In general I will say that a good streamer with multi-second buffers should have vanishingly low jitter to add to a DAC's output.

No current DAC can remove jitter that was embedded in the file by the ADC when the recording was made. This is the same as trying to "fix" a recording where the wrong mics were used or poorly placed, or bad mixing, balance, EQ and other decisions were made during production. The latter items impacted many analog recordings beginning decades before digital recording was used.

The best a DAC can do is not add any more jitter and make the situation worse.

One can use tone controls or EQ to improve things, but you'll never totally fix a poor recording any more than you can unscramble a scrambled egg.

I suspect at some point a sophisticated AI could improve things, but even then, it would still be a guess as to what should have been done in the studio years or decades ago.

Hopefully though, we can enjoy the music itself for what it is rather than obsessing over recording quality and technical what-ifs. Good stereos are nice and I certainly enjoy mine, but I can still have a lot of fun and enjoyment listening to a good tune on the car's factory radio. For those of a certain age, think about al lthe great times you had as a teenage listening to the top-40 tunes on your AM radio.

Jitter results from timing errors both in recording and reproduction. Top studios therefore run superior clock sync. In reproduction clocking (Ocxo or rubidium) can make a major difference if the dac allows for it.
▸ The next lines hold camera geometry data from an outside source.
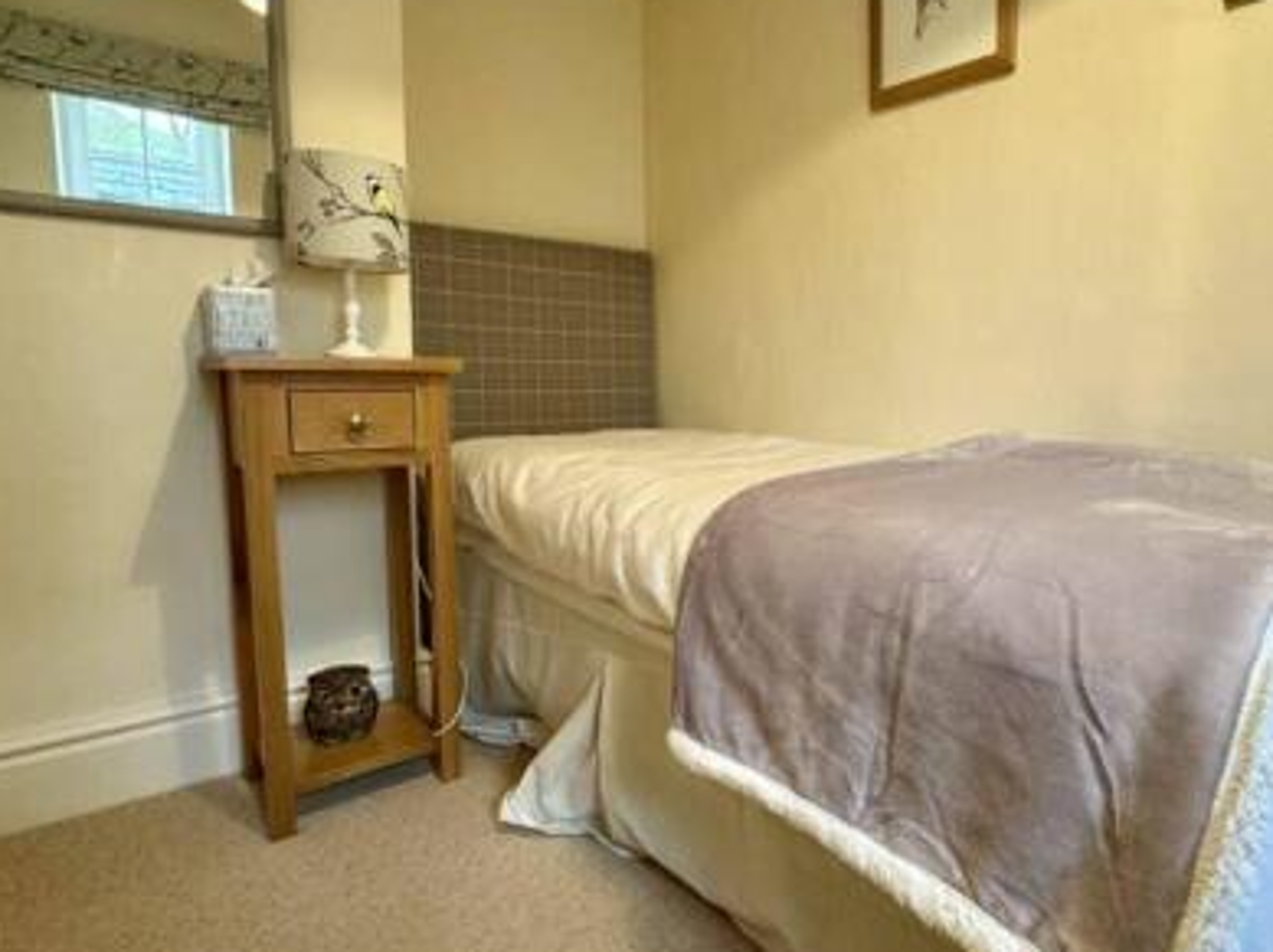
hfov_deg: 77.9
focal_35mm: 21
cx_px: 780
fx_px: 772
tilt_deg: -5.5
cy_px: 460
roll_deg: -0.6
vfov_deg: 63.3
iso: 160
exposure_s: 1/50
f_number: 2.2
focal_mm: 2.22
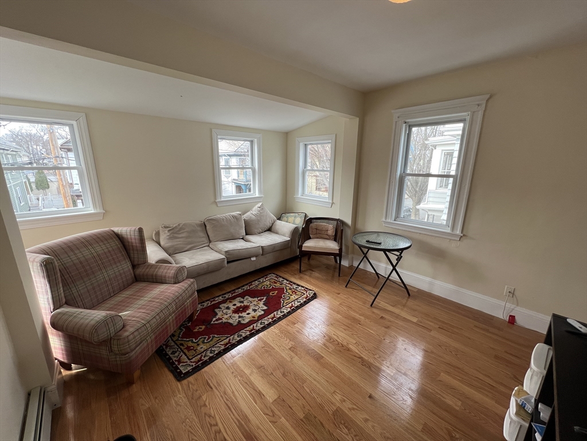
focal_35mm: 13
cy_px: 220
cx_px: 294
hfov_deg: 106.2
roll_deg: -0.2
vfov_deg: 89.9
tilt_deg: -14.3
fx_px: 220
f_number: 1.8
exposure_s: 1/120
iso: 50
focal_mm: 1.57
This particularly applies if dac and server are linked via asynchronous USB. The assertion that modern dacs don‘t create jitter is non-sensical; stanalone quality master clocks alone cost in excess of $7K, those are not contained in $3-5K Dacs.

"Jitter is a non-issue solved decades ago! Present day DAC's and streamers are immune to jitter. No need for re-clocking devices, despite what the neurotically obsessed will claim."

*sigh*

Your ignorance is absolutely monumental, @jasonbourne71 

Anyway, back to the OP's question.....you can't fix/remove jitter if it is embedded in the original recording, but you can certainly minimize it during reproduction in your system by using quality equipment.

my new DAC exhibits dropout on a few HD tracks that my old DAC does not. The manufacturer of the new DAC says it is from excessive jitter being received from my streamer, and will adjust the buffer....I will see if this is correct when I try a new streamer next week....I also wonder if  the buffer is adjusted will this affect  the overall sound on  tracks that do not have dropout?

I presume the reason the oldDAC does not have dropout is a "better" buffer?